Data source: Canalys. YOY = year over year.

There had been persistent rumors that Apple was planning to refresh its laptops to incorporate traditional scissor-switch keyboards -- which the Mac maker did with the MacBook Air last month -- and that speculation could have delayed purchases as consumers waited in order to ditch the beleaguered butterfly keyboards.

"The PC industry has been boosted by the global COVID-19 lockdown, with products flying off the shelves throughout Q1," Canalys Research Director Rushabh Doshi said in a release. "But PC makers started 2020 with a constrained supply of Intel (NASDAQ:INTC) processors, caused by a botched transition to [10-nanometer] nodes."

Intel has struggled in its transition to 10-nanometer process technology, which has been plagued by years of delays.

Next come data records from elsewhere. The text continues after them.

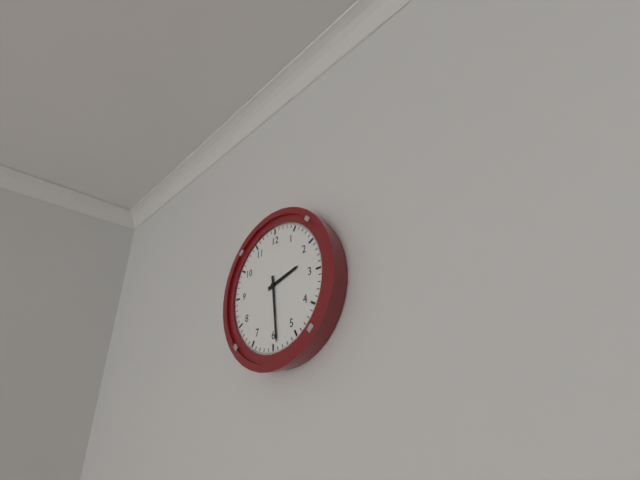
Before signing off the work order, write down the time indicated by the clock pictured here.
2:29
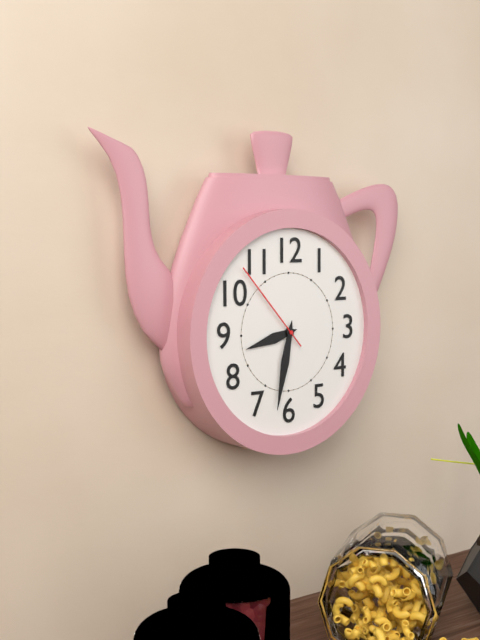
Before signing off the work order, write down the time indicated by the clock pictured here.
8:32:53
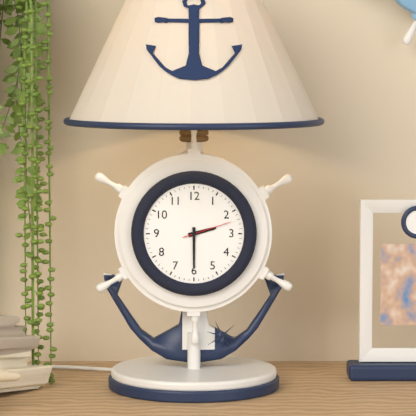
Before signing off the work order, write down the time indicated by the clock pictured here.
2:30:12
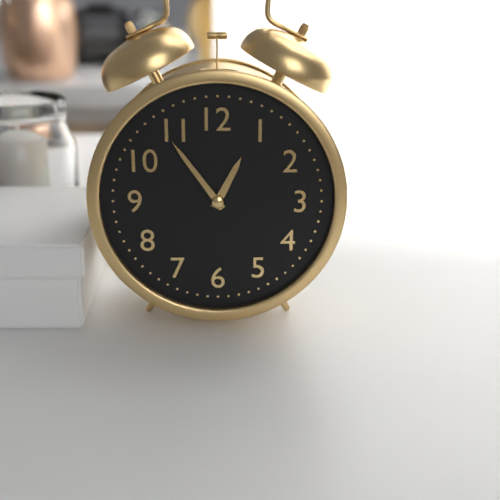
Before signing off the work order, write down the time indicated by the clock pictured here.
12:54
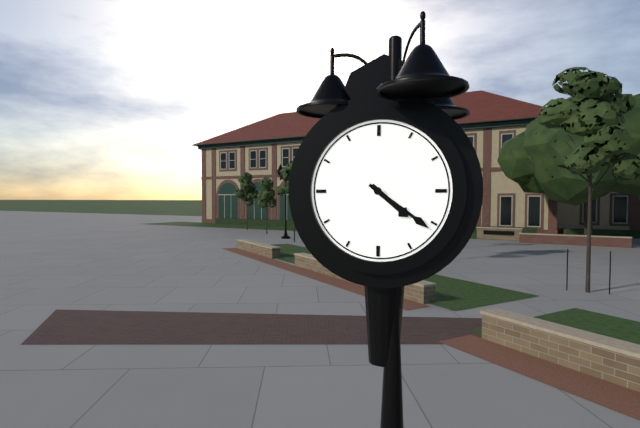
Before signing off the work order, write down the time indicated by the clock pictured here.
4:21
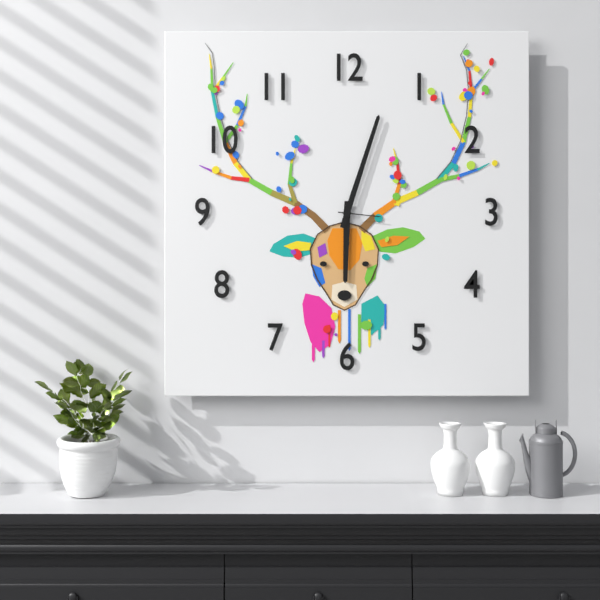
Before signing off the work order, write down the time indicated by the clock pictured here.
6:03
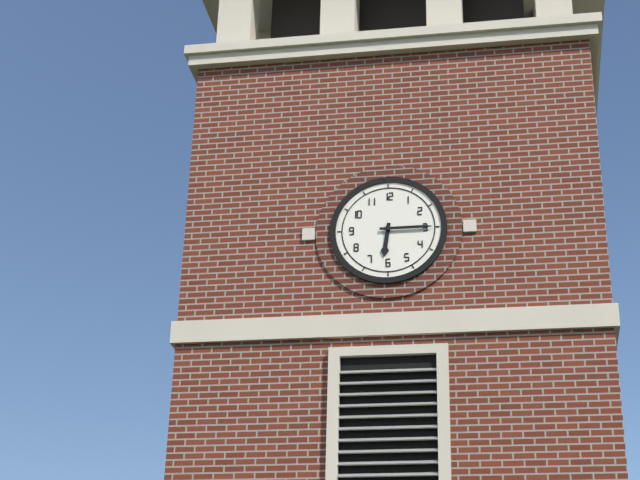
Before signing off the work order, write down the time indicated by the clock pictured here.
6:15
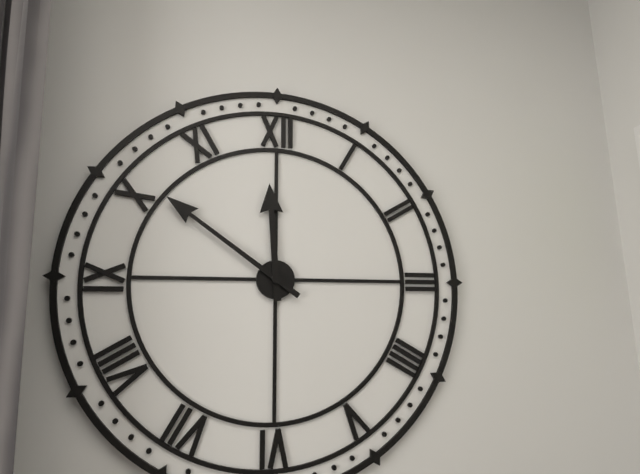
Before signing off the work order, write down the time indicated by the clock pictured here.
11:51
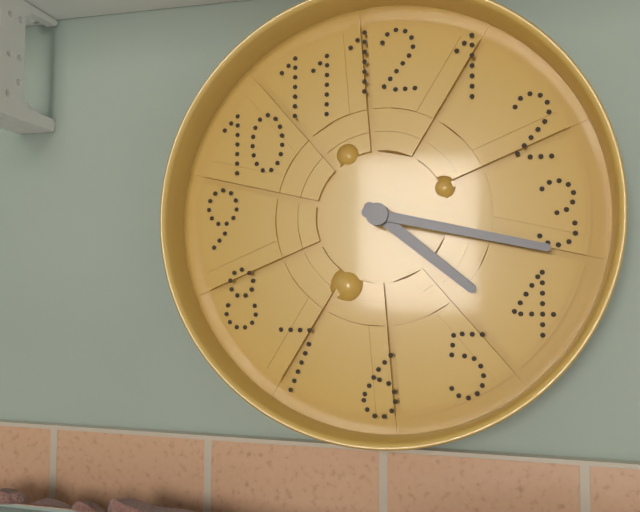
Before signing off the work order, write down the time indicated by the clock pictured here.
4:17
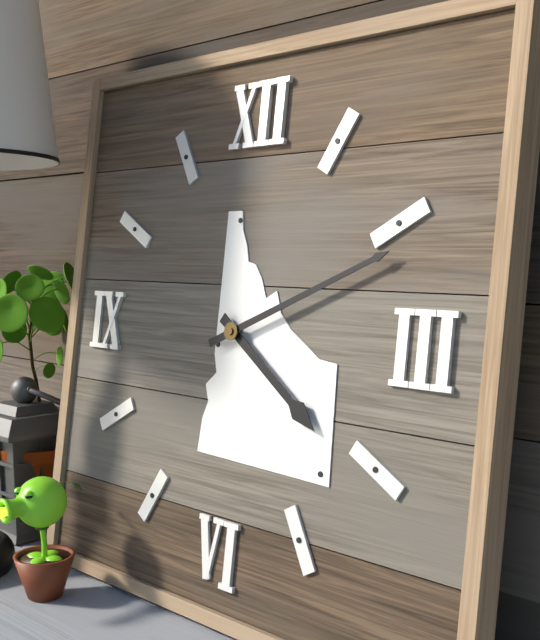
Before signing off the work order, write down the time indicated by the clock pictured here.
4:11
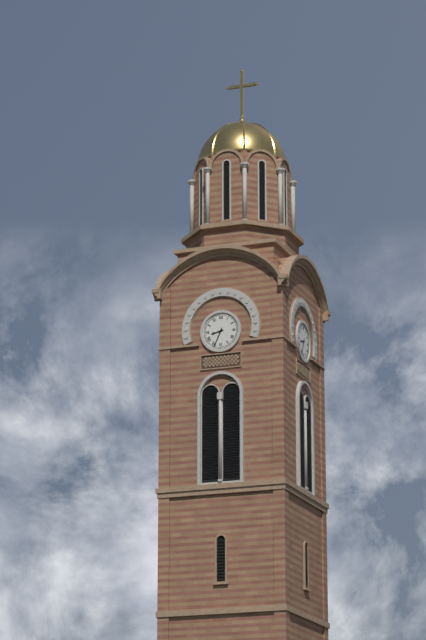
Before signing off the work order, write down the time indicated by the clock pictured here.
8:34
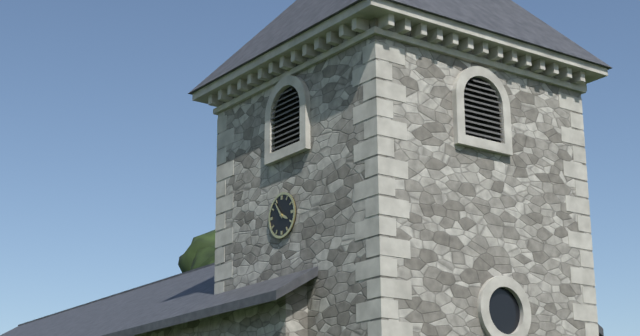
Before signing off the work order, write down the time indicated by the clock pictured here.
3:54
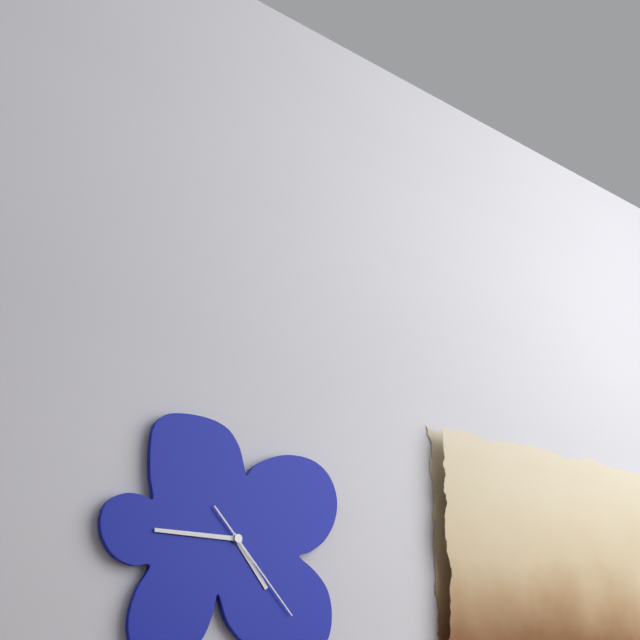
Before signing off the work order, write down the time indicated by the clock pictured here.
4:45:23
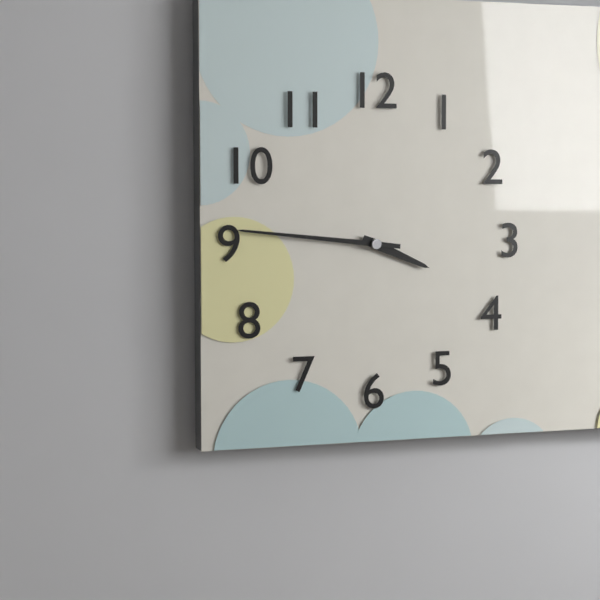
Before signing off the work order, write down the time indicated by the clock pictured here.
3:46
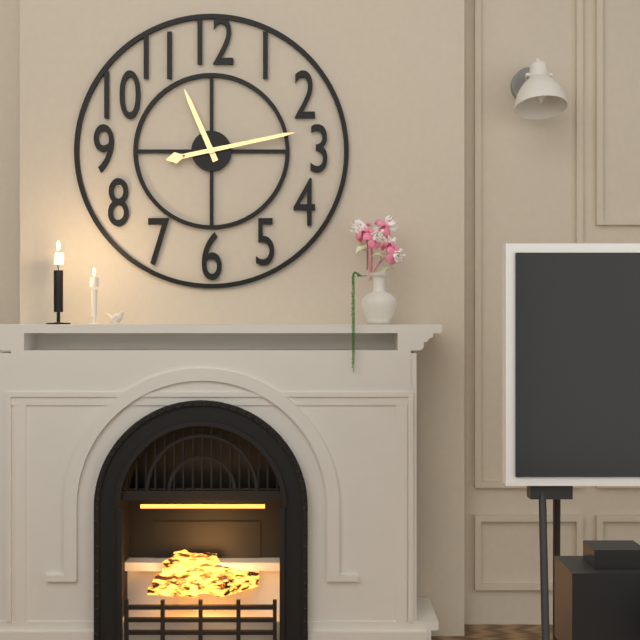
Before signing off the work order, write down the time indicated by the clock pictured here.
11:13
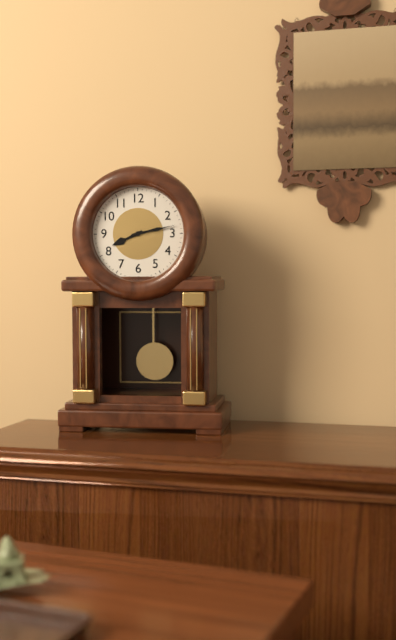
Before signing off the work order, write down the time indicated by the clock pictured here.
8:13
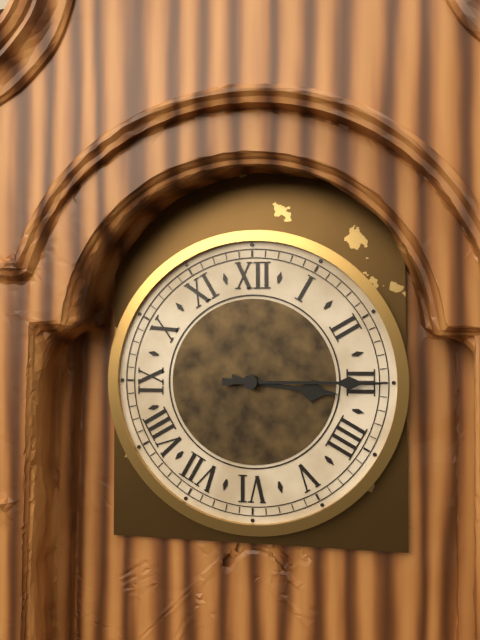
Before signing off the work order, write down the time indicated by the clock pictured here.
3:15
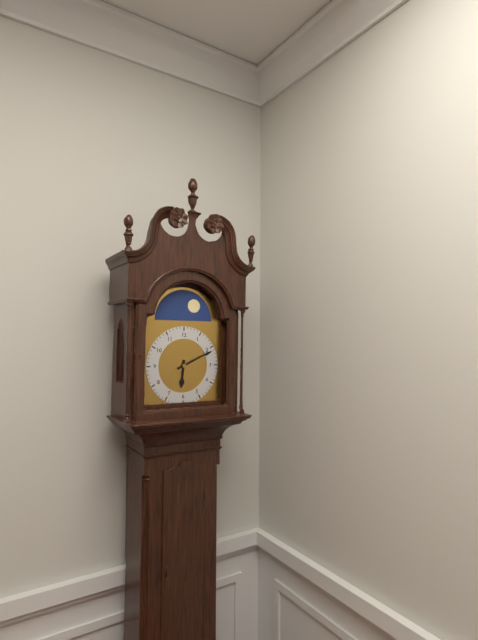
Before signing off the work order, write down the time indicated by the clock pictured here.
6:11
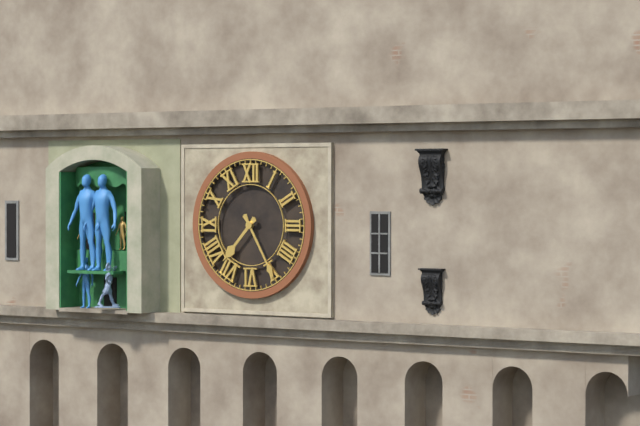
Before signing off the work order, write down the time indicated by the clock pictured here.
7:25
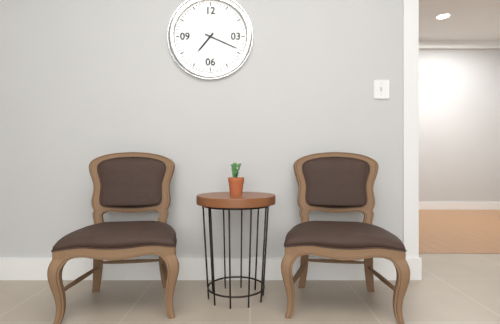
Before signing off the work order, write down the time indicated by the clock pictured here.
7:19
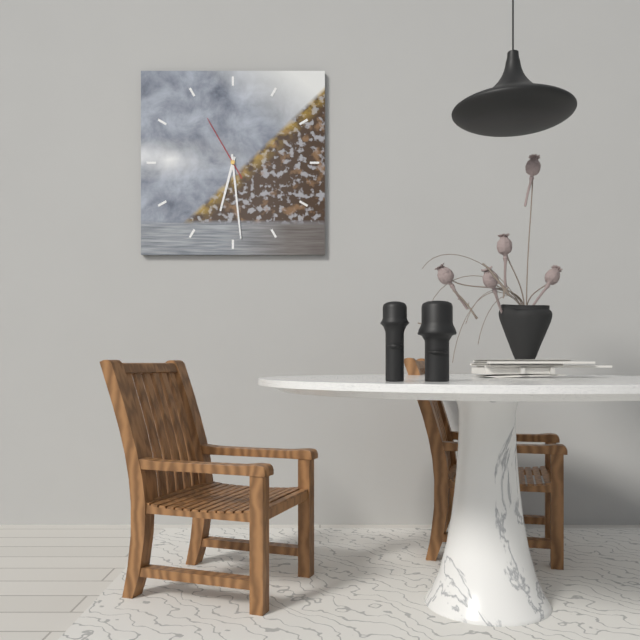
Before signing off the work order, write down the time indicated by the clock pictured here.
6:29:55
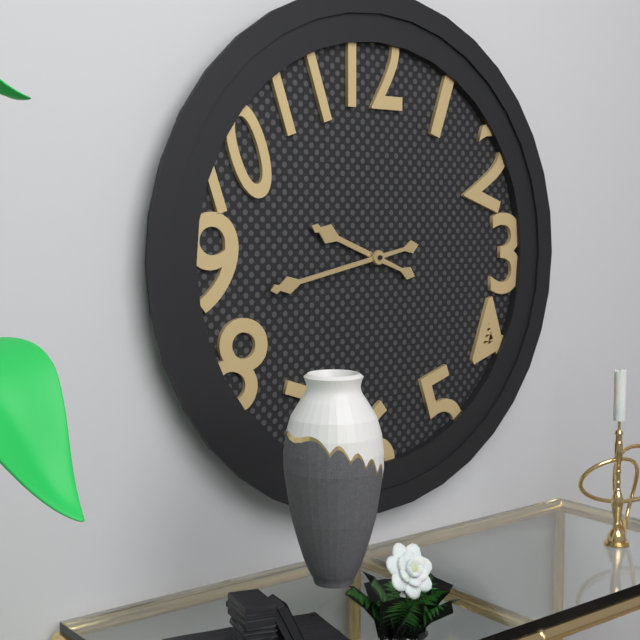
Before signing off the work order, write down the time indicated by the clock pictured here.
9:43
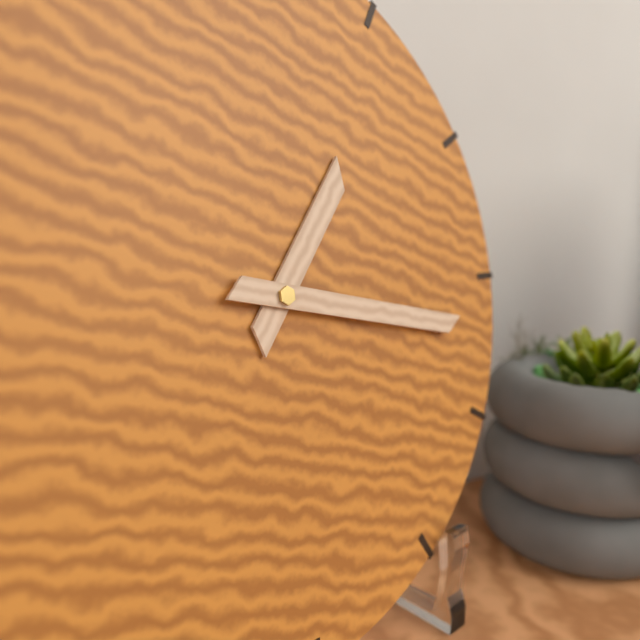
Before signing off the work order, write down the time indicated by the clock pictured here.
1:17
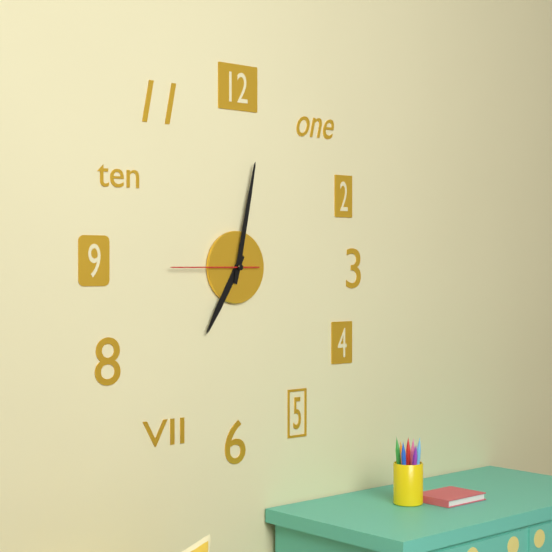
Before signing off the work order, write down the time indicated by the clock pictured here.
7:02:45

At a tech conference last month, Intel CFO George Davis also conceded that the 10-nanometer node would be "less productive" than prior manufacturing processes, which will hurt profitability.

Making matters worse, the COVID-19 outbreak disrupted the supply chain following China's Lunar New Year holiday, and many factories were unable to reopen on schedule. As China has made progress in containing the virus, the supply chain has been slowly ramping production, with supply constraints now easing.

PC peripherals that help facilitate remote work -- like webcams, headphones, printers, and home networking equipment -- are also seeing a surge in popularity as employees equip themselves to work from home. However, the boost in PC demand may not last much longer now that companies are preparing for a seemingly inevitable recession.

"A global recession has begun -- businesses will go bankrupt, with millions newly unemployed," according to Canalys analyst Ishan Dutt. "Even governments and large corporations will have to prioritize spending elsewhere." Canalys expects the PC industry to experience a "significant downturn in demand" in the second quarter.